**EXCERPT PROVIDED:**
----

In this work, we propose a method to incorporate physics information into the ROM nonlinear approximation manifold by using the FEM residual as the training loss. This requires two key components: (1) a flexible ROM architecture capable of accommodating custom loss functions for the definition of the projection operators, and (2) a framework to integrate FEM residuals into the training process. For the architecture, we adapt the PROM-ANN framework from [
32,
33], which uses neural networks in a scalable manner. We modify this architecture to suit our needs and develop a framework to integrate FEM residuals into a neural network’s loss, along with their Jacobians for the backpropagation. Our approach assumes that the user has access to a fully functional FEM software capable of providing these quantities—a reasonable requirement given the need for an HFM to generate training data and perform intrusive ROM.
Our residual-based loss function differs from previous studies in its generality and flexibility. Instead of minimizing the FEM residual norm directly, we compute the difference between the obtained residual and ground truth, thereby learning the behavior of the residual in non-converged conditions. We also provide an optimized implementation for computing the gradient of the residual loss, enabling efficient backpropagation.
To validate our methodology, we apply it to a steady-state structural mechanics problem involving a cantilever modeled by an unstructured mesh. The FEM software of choice is KratosMultiphysics [
58], which we adapted for this purpose. Our results show that the modified PROM-ANN architecture, combined with the residual-based loss, achieves slightly but consistently improved accuracy in ROM simulations. We acknowledge that training with the residual loss is computationally expensive compared to the traditional snapshot-based loss. To address this, we propose using residual training only as a fine-tuning step after initial snapshot-based training, significantly reducing overall training time.
While adapting the architecture of PROM-ANN to suit our specific needs, we also identified opportunities to enhance the original design, enabling it to learn effectively across a broader range of scenarios, even without incorporating the residual-based loss. These improvements are presented as additional contributions in this paper.

----

**REQUIRED WORK:**
Answer these questions from the excerpt on residual-based training of reduced-order models:
1. Which FEM software do the authors use?
2. What problem do they apply the method to for validation?
3. What does the loss compute instead of minimizing the FEM residual norm directly?

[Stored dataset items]
----

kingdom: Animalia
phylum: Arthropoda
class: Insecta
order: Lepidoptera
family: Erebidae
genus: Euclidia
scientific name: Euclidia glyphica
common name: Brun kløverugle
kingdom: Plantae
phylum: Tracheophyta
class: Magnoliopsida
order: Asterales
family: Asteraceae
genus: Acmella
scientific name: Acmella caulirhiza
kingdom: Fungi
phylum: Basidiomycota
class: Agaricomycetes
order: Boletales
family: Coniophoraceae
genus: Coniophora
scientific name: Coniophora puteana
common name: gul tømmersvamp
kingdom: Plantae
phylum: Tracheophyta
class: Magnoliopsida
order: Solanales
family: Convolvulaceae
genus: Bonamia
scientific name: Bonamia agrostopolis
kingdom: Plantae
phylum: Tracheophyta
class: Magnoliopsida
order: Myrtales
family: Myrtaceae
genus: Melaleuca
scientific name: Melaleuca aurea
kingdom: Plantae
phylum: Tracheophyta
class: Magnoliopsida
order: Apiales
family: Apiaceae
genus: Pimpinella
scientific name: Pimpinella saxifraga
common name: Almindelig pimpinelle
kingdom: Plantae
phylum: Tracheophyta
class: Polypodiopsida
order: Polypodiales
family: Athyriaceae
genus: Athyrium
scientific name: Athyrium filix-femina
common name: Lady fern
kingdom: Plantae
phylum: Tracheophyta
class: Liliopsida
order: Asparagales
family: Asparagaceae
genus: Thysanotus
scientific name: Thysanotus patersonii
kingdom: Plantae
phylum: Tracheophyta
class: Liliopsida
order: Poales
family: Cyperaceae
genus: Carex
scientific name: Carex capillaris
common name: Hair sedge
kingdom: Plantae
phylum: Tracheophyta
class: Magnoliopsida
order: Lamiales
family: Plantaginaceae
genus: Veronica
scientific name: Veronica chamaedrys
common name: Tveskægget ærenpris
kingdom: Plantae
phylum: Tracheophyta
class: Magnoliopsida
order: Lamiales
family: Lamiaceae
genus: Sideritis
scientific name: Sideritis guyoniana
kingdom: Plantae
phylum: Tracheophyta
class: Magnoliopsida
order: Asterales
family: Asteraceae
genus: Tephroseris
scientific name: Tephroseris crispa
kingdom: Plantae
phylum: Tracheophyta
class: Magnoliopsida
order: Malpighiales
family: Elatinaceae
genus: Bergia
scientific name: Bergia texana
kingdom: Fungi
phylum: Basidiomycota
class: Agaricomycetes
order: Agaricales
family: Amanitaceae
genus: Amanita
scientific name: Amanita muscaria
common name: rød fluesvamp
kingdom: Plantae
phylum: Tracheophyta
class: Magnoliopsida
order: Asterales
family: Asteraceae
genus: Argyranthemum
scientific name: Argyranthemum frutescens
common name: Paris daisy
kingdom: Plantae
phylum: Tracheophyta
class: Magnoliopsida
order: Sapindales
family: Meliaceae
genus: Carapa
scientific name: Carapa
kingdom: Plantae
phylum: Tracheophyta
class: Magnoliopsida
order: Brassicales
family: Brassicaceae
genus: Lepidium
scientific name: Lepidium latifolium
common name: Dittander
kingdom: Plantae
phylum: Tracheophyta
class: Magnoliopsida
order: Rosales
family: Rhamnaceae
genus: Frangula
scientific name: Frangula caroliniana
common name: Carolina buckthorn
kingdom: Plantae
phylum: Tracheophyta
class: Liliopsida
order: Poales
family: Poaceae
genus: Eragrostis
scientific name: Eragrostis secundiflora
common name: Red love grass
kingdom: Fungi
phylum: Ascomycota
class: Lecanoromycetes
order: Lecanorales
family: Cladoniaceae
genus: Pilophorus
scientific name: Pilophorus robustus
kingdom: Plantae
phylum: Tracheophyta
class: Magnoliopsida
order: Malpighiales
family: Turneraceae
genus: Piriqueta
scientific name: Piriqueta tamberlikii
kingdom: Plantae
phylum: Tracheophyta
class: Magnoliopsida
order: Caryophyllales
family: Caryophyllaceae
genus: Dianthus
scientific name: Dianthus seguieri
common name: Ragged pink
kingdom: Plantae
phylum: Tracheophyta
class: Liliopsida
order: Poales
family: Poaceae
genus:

----

**ANSWER IN FULL:**
1. KratosMultiphysics.
2. A steady-state structural mechanics problem involving a cantilever modeled by an unstructured mesh.
3. The difference between the obtained residual and ground truth.